The most recent Beijing Auto Show saw plenty of new products debuting, including the Ford Start concept, but is the market starting to slow?

Is the over-heated Chinese car market finally showing signs of cooling down?  And if so, will the Beijing government yet again intervene to keep the momentum building?

Now the world’s largest national automotive market, China’s car sales have been growing at a torrid pace, volume during the first quarter of 2010 rising at an annual rate of 72%.  But while April sales were yet again up 34% compared to year-earlier numbers, they actually fell 12% when compared to March 2009.

“China’s automotive market remains volatile,” suggests a new report from J.D. Power and Associates.

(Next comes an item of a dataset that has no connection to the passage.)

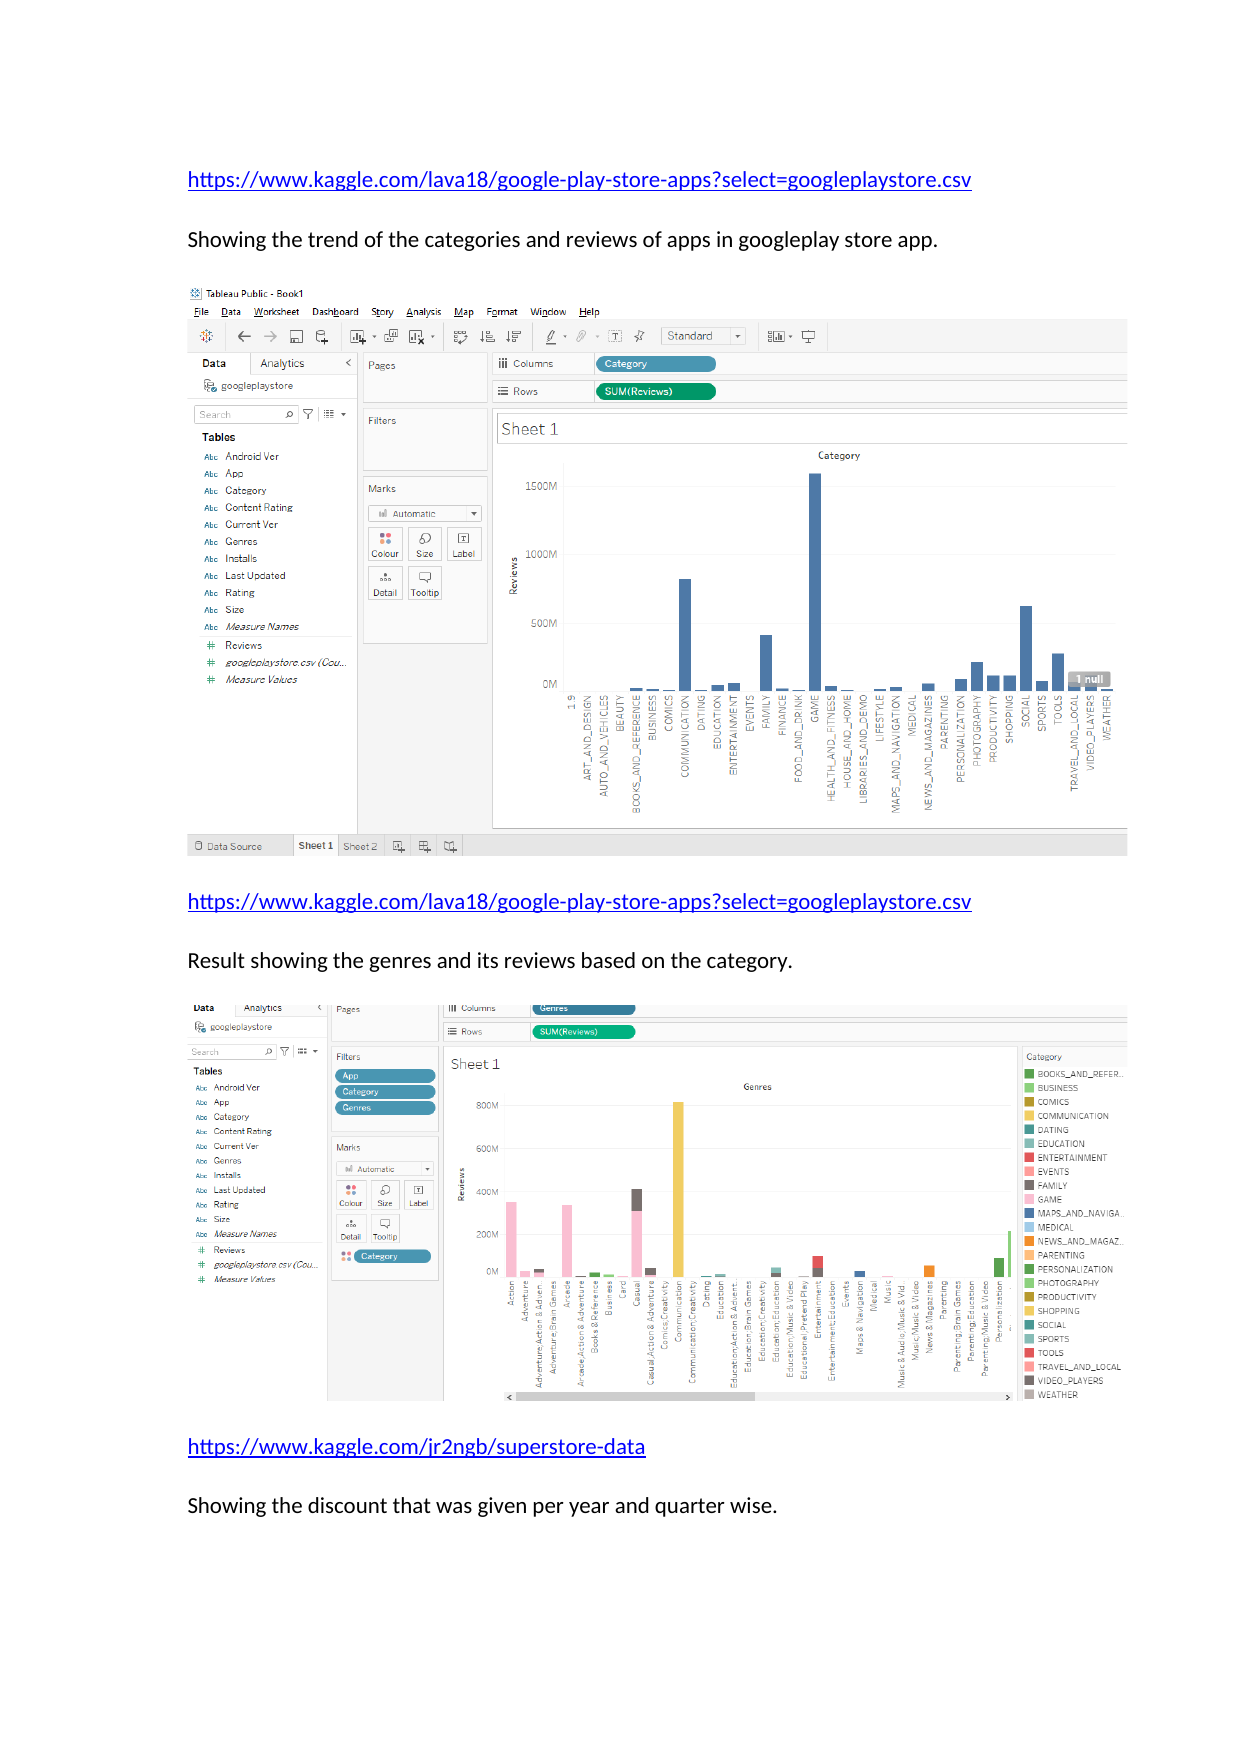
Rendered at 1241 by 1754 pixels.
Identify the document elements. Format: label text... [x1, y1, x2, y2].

And even the strong first quarter, it notes, may contain some potentially troubling signs once the numbers are parsed more closely.  Much of the growth, especially in March, appears to simply be the result of dealers rebuilding inventories after 2009.

Last year’s strong demand for cars was driven, to a significant degree, by government sales incentives, Beijing struggling to make sure that the country didn’t get slammed by the same economic woes that crippled much of the rest of the world.

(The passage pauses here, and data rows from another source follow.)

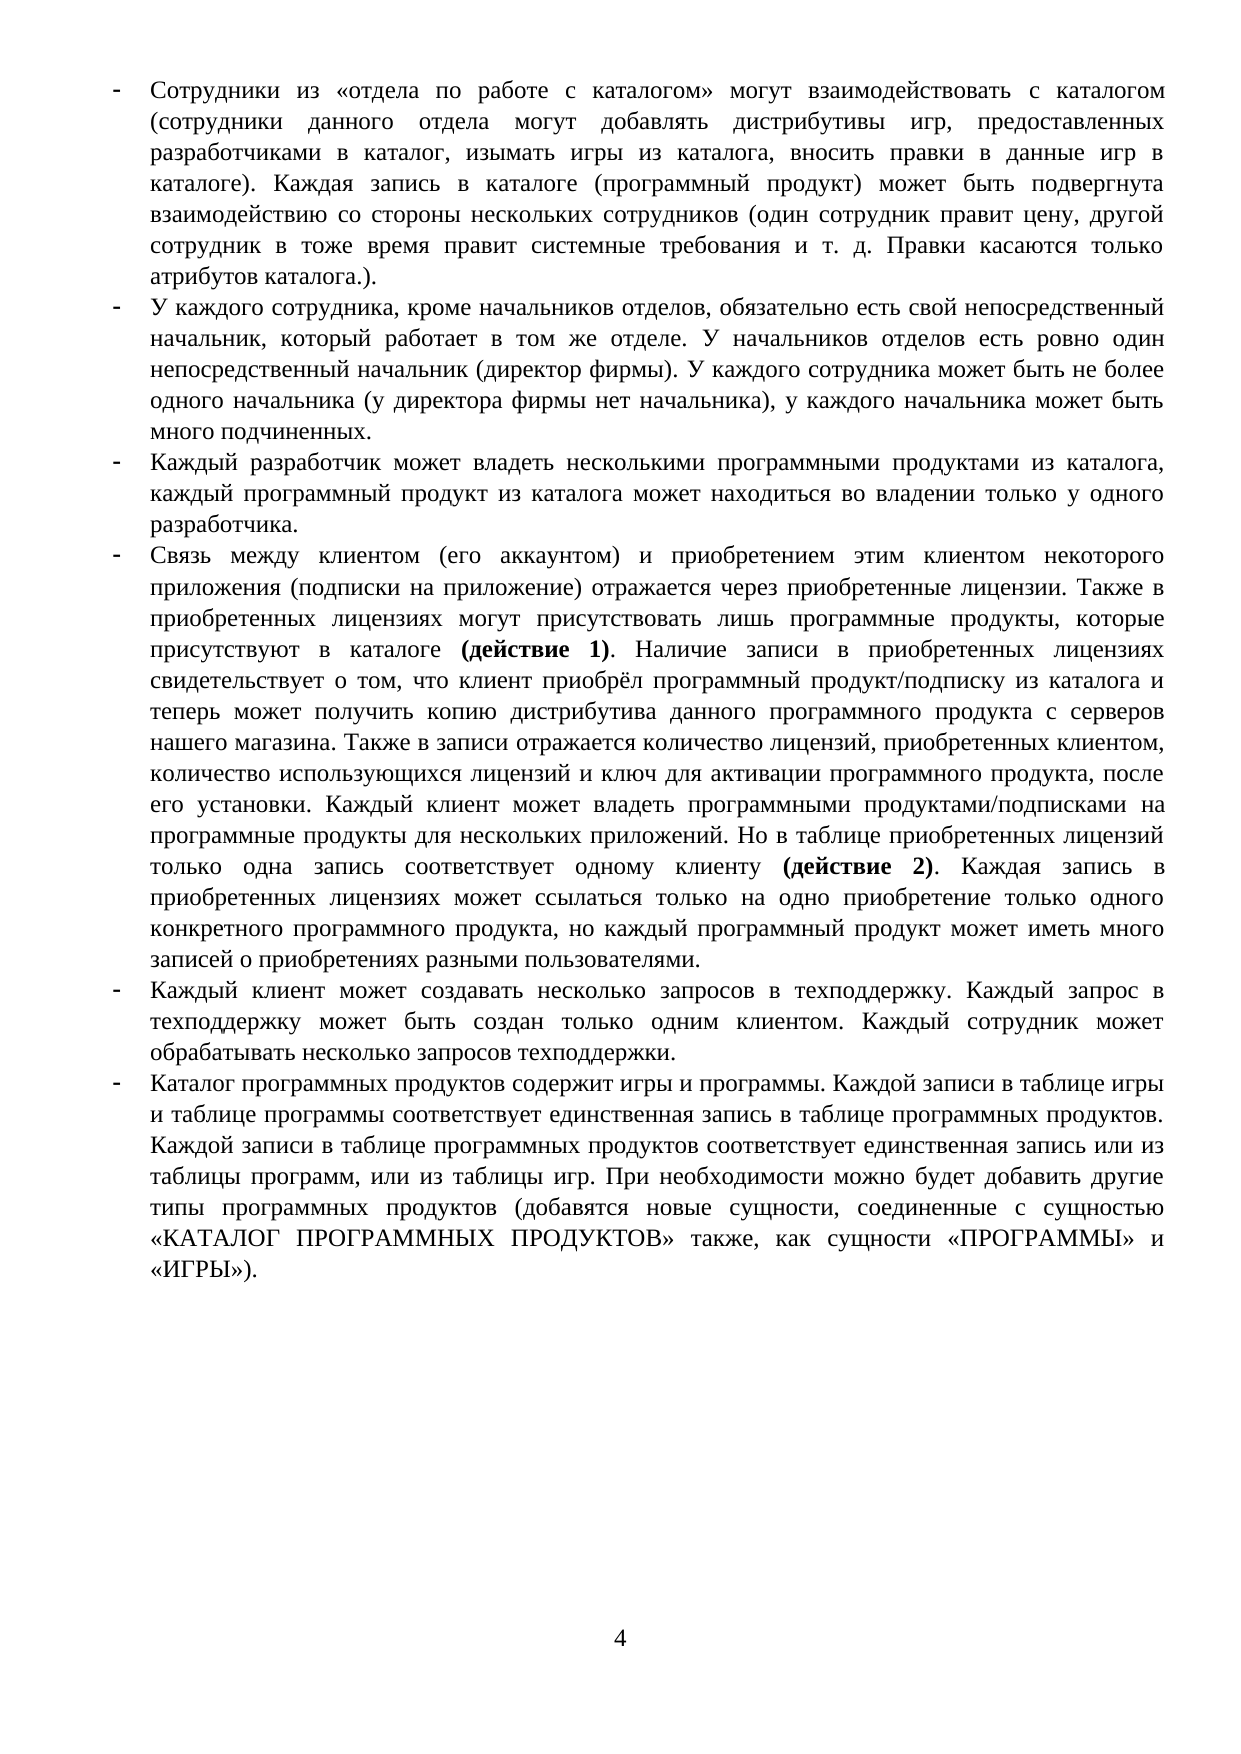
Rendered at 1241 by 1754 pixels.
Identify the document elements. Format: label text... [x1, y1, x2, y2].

list Каталог программных продуктов содержит игры и программы. Каждой записи в таблице игры и таблице программы соответствует единственная запись в таблице программных продуктов. Каждой записи в таблице программных продуктов соответствует единственная запись или из таблицы программ, или из таблицы игр. При необходимости можно будет добавить другие типы программных продуктов (добавятся новые сущности, соединенные с сущностью «КАТАЛОГ ПРОГРАММНЫХ ПРОДУКТОВ» также, как сущности «ПРОГРАММЫ» и «ИГРЫ»). [112, 1068, 1165, 1283]
list Связь между клиентом (его аккаунтом) и приобретением этим клиентом некоторого приложения (подписки на приложение) отражается через приобретенные лицензии. Также в приобретенных лицензиях могут присутствовать лишь программные продукты, которые присутствуют в каталоге (действие 1). Наличие записи в приобретенных лицензиях свидетельствует о том, что клиент приобрёл программный продукт/подписку из каталога и теперь может получить копию дистрибутива данного программного продукта с серверов нашего магазина. Также в записи отражается количество лицензий, приобретенных клиентом, количество использующихся лицензий и ключ для активации программного продукта, после его установки. Каждый клиент может владеть программными продуктами/подписками на программные продукты для нескольких приложений. Но в таблице приобретенных лицензий только одна запись соответствует одному клиенту (действие 2). Каждая запись в приобретенных лицензиях может ссылаться только на одно приобретение только одного конкретного программного продукта, но каждый программный продукт может иметь много записей о приобретениях разными пользователями. [112, 541, 1165, 973]
list Сотрудники из «отдела по работе с каталогом» могут взаимодействовать c каталогом (сотрудники данного отдела могут добавлять дистрибутивы игр, предоставленных разработчиками в каталог, изымать игры из каталога, вносить правки в данные игр в каталоге). Каждая запись в каталоге (программный продукт) может быть подвергнута взаимодействию со стороны нескольких сотрудников (один сотрудник правит цену, другой сотрудник в тоже время правит системные требования и т. д. Правки касаются только атрибутов каталога.). [112, 75, 1165, 290]
list Каждый клиент может создавать несколько запросов в техподдержку. Каждый запрос в техподдержку может быть создан только одним клиентом. Каждый сотрудник может обрабатывать несколько запросов техподдержки. [112, 975, 1165, 1066]
list У каждого сотрудника, кроме начальников отделов, обязательно есть свой непосредственный начальник, который работает в том же отделе. У начальников отделов есть ровно один непосредственный начальник (директор фирмы). У каждого сотрудника может быть не более одного начальника (у директора фирмы нет начальника), у каждого начальника может быть много подчиненных. [112, 292, 1165, 445]
list Каждый разработчик может владеть несколькими программными продуктами из каталога, каждый программный продукт из каталога может находиться во владении только у одного разработчика. [112, 447, 1165, 538]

But now, the government is pulling back on subsidies and, if anything, notes the Power report, “conducting a series of tightening measures in the real estate sectors and bank lending.”  The latter could be troubling to the auto industry since Chinese consumers have increasingly come to rely on loans, rather than personal savings, to buy new cars. Add other factors, such as the rapid decline of China’s stock market, in recent weeks, and, “All these factors are likely to compromise the consumer confidence, and vehicle sales are not likely to be spared.”

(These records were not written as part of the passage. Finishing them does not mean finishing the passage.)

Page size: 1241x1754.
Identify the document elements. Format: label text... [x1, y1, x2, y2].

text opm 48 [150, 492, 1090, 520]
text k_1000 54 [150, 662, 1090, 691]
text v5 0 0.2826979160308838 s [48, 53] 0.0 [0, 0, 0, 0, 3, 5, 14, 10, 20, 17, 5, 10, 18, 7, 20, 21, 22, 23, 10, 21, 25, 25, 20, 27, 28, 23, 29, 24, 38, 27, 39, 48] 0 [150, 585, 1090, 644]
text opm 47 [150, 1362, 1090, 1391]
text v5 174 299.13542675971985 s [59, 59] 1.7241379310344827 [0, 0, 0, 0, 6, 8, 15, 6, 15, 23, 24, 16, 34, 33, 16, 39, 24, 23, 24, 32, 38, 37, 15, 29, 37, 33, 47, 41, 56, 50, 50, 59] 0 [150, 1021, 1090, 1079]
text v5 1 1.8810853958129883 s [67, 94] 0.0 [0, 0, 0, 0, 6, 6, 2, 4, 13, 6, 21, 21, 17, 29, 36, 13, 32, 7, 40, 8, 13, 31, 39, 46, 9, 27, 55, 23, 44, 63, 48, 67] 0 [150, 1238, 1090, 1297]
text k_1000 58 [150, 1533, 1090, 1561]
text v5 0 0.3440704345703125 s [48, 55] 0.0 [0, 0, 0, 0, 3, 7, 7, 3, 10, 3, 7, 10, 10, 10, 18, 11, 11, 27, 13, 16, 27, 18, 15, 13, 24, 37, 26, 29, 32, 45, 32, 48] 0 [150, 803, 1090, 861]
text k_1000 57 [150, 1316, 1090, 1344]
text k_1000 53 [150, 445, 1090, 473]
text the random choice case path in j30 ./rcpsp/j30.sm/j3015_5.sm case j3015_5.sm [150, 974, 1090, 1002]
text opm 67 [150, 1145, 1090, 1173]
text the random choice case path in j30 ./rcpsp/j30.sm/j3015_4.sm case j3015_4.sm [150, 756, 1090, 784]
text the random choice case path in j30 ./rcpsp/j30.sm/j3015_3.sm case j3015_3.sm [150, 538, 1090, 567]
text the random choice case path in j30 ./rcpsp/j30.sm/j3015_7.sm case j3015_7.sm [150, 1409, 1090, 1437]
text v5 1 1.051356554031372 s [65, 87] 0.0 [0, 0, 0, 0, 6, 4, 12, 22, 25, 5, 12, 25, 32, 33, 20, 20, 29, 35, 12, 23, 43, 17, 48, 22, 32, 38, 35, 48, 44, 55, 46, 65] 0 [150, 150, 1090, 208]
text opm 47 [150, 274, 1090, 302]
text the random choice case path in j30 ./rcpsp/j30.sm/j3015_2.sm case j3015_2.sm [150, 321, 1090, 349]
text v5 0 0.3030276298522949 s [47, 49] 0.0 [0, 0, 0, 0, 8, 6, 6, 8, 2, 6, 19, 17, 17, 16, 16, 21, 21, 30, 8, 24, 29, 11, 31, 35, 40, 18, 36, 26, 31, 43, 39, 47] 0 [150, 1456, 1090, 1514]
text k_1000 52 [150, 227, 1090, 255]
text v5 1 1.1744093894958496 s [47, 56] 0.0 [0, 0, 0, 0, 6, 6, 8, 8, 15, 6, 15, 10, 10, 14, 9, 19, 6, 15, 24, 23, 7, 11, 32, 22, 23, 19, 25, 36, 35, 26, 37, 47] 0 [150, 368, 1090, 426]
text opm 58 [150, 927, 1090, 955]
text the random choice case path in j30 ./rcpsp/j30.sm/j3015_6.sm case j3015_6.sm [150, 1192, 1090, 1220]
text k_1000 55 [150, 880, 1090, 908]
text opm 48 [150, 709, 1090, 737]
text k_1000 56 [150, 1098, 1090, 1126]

Last year’s “blowout” will be difficult to repeat, concurred the government-run Global Times newspaper.  But many observers believe that if the pace of the car market cools off too rapidly, Beijing may still intervene in the country’s command economy, especially in the auto sector, Wei Chenggang, an auto analyst at Shanghai Securities, in Shanghai, told the Associated Press.

Even so, he added, “Sales growth will certainly slow down in the rest of this year.”

On the other hand, any belt-tightening could prove good for homegrown brands, such as Geely and BYD, analysts suggest, because their products are typically cheaper than comparable models sold by joint venture brands, such as Buick.

(Foreign makers, like General Motors or Volkswagen, are required to partner with a Chinese manufacturer, such as Shanghai Automotive Industry Consortium, or SAIC.)

Last month’s Beijing Motor Show was dominated by domestic makers, who were responsible for roughly 80% of the new models on display.  But in a special China report, Power warns that the homegrown marques still suffer “wide gaps in vehicle quality and reliability” when compared to the global brands, and unless the domestic producers can catch up, they could lose ground as increasingly affluent Chinese consumers “transition from price-buyers to product-buyers,” looking for the best vehicle, not necessarily the least expensive.

Foreign ventures still dominate the sales charts, and General Motors’ various partnerships led the list, in April, with sales collectively rising 41%, to more than 211,000.  It was GM’s 16th consecutive monthly record.